The petition, filed before the Environment and Land Court, seeks orders stopping further construction of high-end tourist accommodation within the reserve pending the determination of the case.

Those behind the petition include East Africa Law Society, Natural Justice, JustAct and Africa Centre for Peace and Human Rights, who have sued several government agencies and private investors involved in the developments.

Among the respondents are Marriott International, The Ritz-Carlton Hotel Company, Minor Hotels, National Environment Management Authority (NEMA), Kenya Wildlife Service (KWS) and the Narok County Government.

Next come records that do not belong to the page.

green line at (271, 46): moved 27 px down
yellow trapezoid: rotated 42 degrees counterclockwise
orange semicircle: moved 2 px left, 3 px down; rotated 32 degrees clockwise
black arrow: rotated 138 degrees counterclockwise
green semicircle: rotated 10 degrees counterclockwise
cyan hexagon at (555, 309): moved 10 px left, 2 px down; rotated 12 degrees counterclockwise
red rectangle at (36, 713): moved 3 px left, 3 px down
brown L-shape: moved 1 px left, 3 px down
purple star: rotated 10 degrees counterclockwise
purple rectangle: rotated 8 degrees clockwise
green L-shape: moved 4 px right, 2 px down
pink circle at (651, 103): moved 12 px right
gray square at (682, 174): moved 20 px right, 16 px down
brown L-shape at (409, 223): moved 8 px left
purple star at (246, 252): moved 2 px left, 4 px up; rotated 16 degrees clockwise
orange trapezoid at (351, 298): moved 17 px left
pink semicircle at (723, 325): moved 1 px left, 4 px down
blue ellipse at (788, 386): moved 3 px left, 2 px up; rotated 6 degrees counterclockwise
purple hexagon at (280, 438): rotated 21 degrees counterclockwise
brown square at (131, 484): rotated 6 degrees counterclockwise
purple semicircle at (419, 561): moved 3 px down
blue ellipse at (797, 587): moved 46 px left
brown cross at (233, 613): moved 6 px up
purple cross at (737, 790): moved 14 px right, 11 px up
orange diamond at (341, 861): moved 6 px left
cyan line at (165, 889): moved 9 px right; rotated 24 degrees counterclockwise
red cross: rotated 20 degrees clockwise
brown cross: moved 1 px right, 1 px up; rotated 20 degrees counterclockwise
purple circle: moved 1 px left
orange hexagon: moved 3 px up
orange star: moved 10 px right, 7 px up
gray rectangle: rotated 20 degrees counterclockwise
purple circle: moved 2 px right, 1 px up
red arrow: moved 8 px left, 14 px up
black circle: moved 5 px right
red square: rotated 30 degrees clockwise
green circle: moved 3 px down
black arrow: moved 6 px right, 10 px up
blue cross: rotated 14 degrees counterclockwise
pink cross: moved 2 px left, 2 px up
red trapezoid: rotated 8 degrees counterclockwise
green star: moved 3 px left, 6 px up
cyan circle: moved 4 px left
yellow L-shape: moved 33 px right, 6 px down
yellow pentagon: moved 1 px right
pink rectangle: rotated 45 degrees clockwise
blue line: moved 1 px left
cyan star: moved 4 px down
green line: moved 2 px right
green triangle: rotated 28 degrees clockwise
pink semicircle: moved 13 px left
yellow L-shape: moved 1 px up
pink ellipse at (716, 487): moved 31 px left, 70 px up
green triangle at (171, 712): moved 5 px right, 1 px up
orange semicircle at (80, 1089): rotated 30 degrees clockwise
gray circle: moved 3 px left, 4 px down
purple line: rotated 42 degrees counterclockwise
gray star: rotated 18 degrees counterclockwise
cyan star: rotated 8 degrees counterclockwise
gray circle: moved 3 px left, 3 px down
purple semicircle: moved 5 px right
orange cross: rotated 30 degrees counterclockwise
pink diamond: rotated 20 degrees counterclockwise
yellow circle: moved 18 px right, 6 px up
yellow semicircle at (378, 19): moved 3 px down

Narok Governor Patrick Ole Ntutu and the Maasai Mara National Reserve date in Narok County.
Photo| County Government of Narok / Maasai Mara National Reserve.

The petitioners contend that approvals granted for the tourism developments violated constitutional and environmental safeguards, arguing that the projects were allowed within ecologically sensitive areas meant primarily for wildlife conservation.

Court documents further claim that the developments sit close to critical wildlife habitats and migration routes linking the Maasai Mara ecosystem with Serengeti National Park.

This, according to them, potentially disrupts the annual wildebeest migration that attracts thousands of tourists every year.

They have asked the court to certify the matter as one raising substantial constitutional questions and refer it to the Chief Justice for the appointment of a five-judge bench to hear the case.

The latest legal challenge comes months after the planned opening of the luxury Ritz-Carlton safari camp sparked public debate, with conservationists raising concerns that the facility could interfere with wildlife movement near the Sand River.

At the time, the Kenya Wildlife Service dismissed claims circulating online that the camp had blocked the wildebeest migration, describing videos shared on social media as misleading.

“The Ritz-Carlton safari camp is situated within a designated tourism investment low-use zone, as provided for in the Maasai Mara National Reserve Management Plan, 2023-2032,” KWS said at the time.

The agency also maintained that camps established along the Mara, Sand and Talek rivers have historically coexisted with wildlife movements without obstructing migration.